Task details = Give back every record verbatim, but not the pictures.

Collected data =
# # #
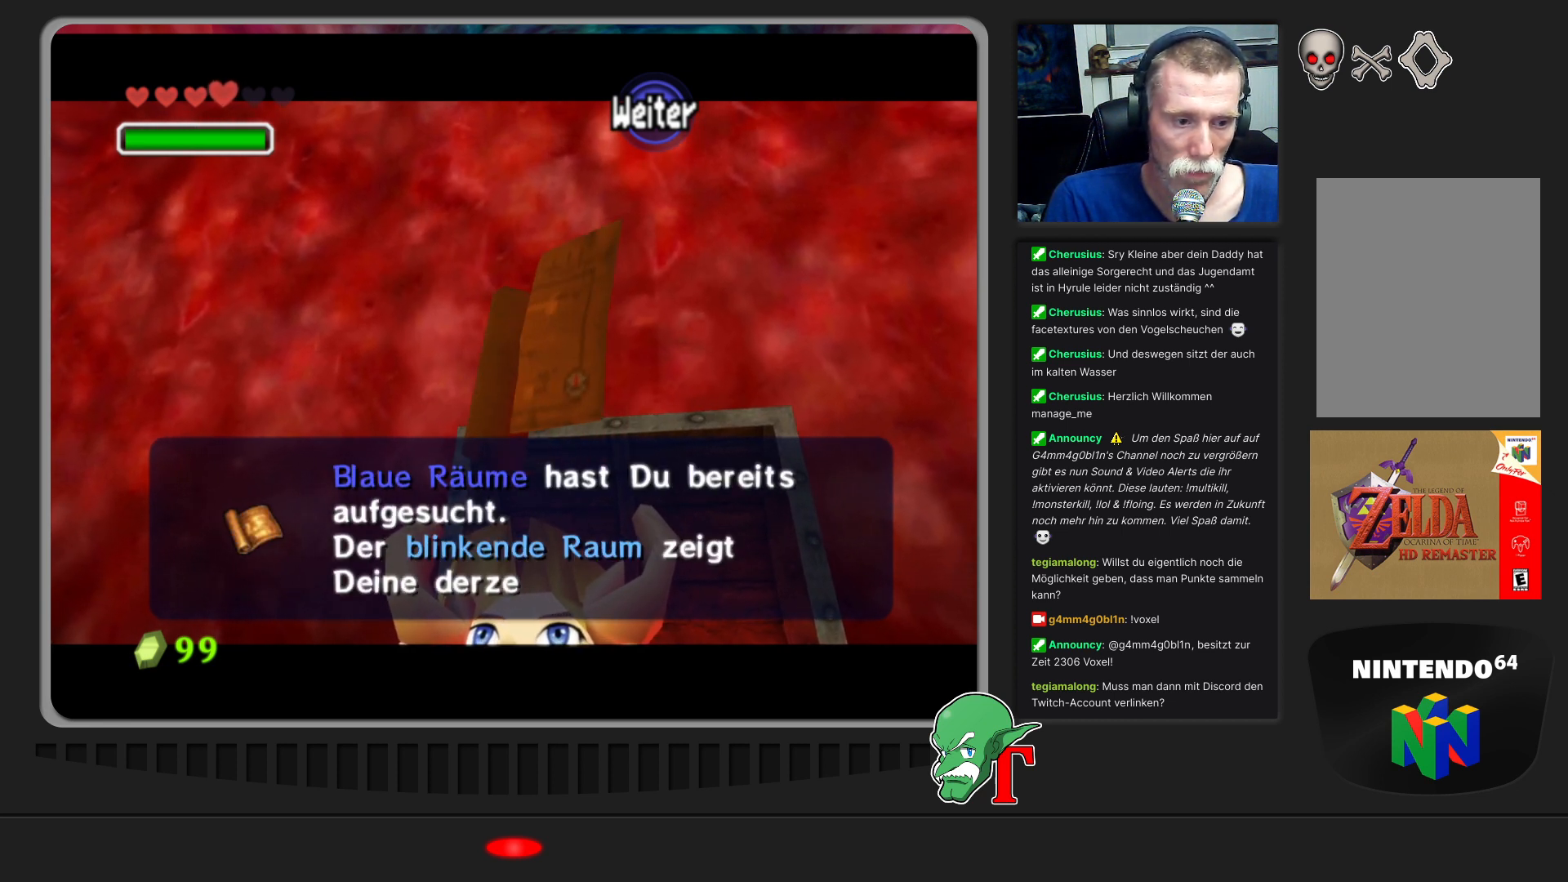
{"buttons": [], "left_stick": "center", "events": []}
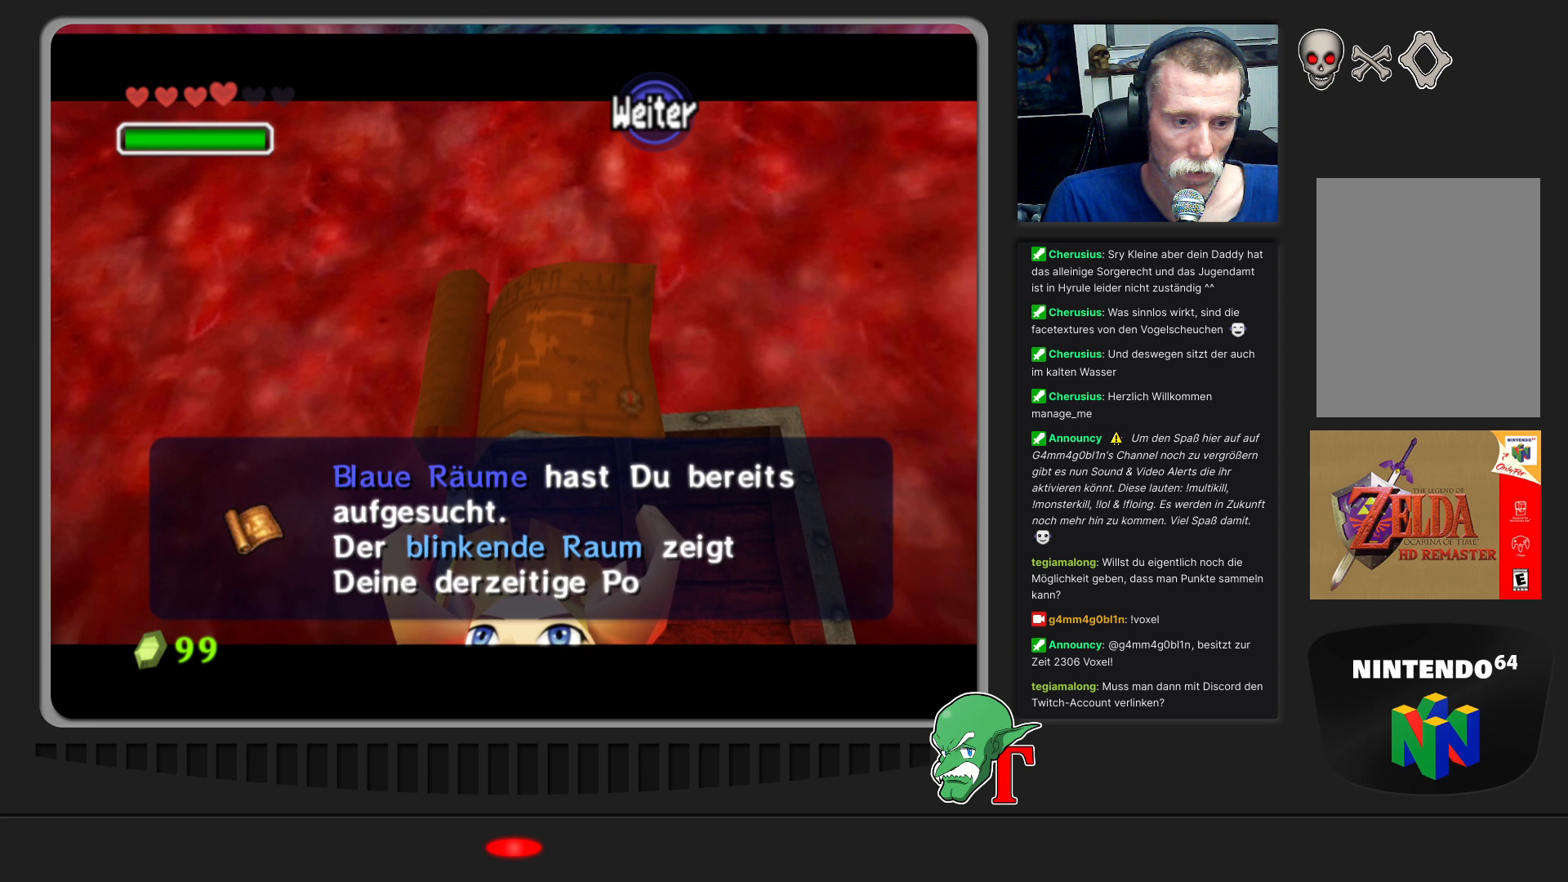
{"buttons": [], "left_stick": "center", "events": []}
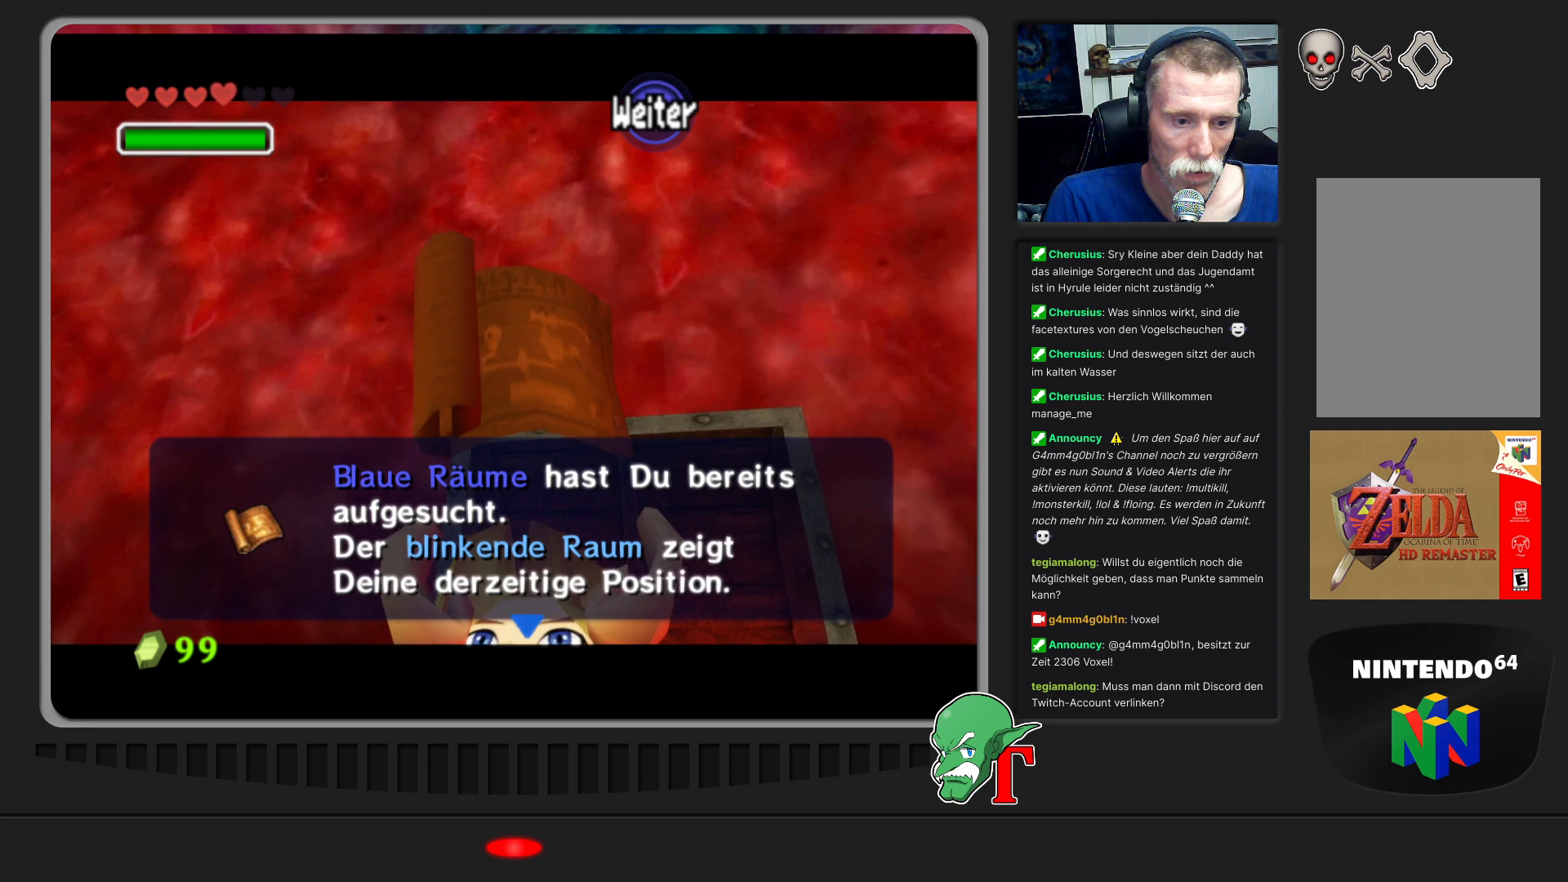
{"buttons": [], "left_stick": "center", "events": [[33, "A", "down"], [233, "A", "up"]]}
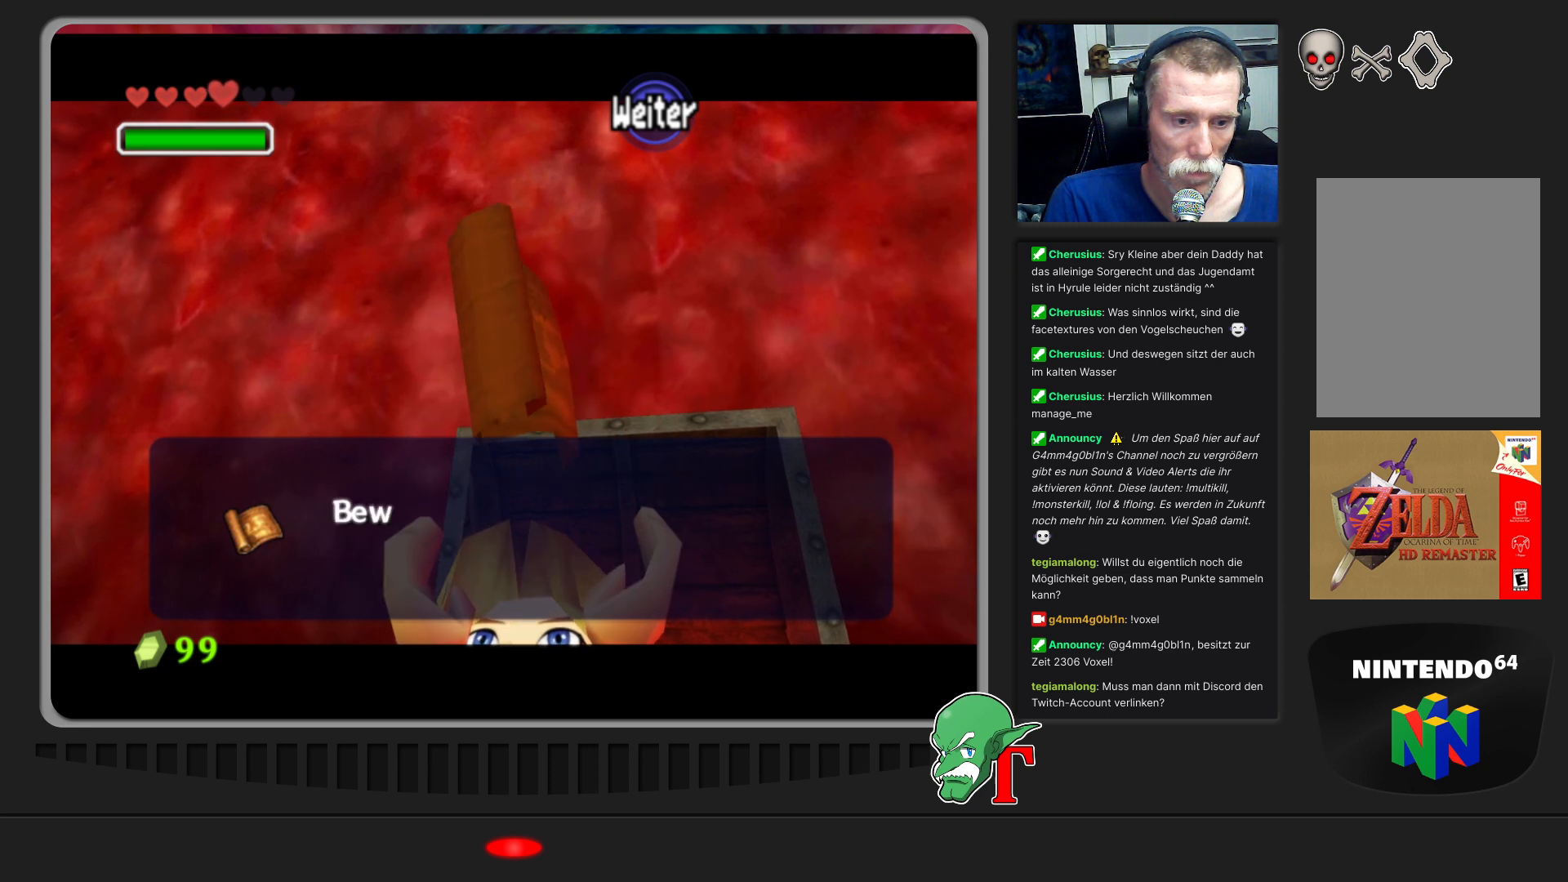
{"buttons": [], "left_stick": "center", "events": []}
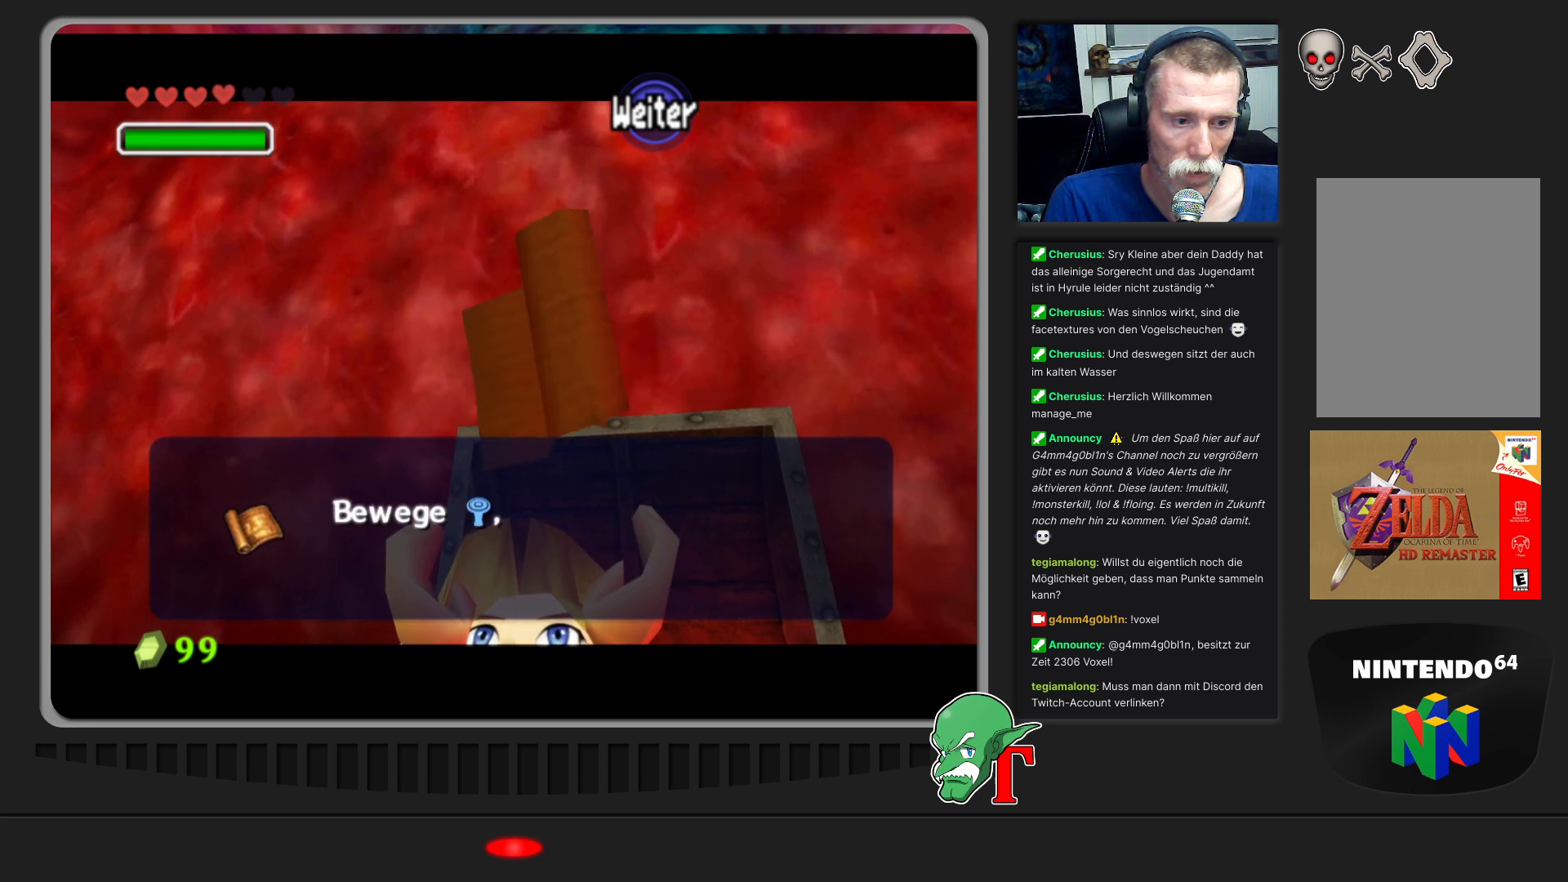
{"buttons": ["A"], "left_stick": "up-left", "events": [[400, "left_stick", "up-left"], [433, "A", "down"]]}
# # #
Expected answer =
{"buttons": [], "left_stick": "center", "events": []}
{"buttons": [], "left_stick": "center", "events": []}
{"buttons": [], "left_stick": "center", "events": [[33, "A", "down"], [233, "A", "up"]]}
{"buttons": [], "left_stick": "center", "events": []}
{"buttons": ["A"], "left_stick": "up-left", "events": [[400, "left_stick", "up-left"], [433, "A", "down"]]}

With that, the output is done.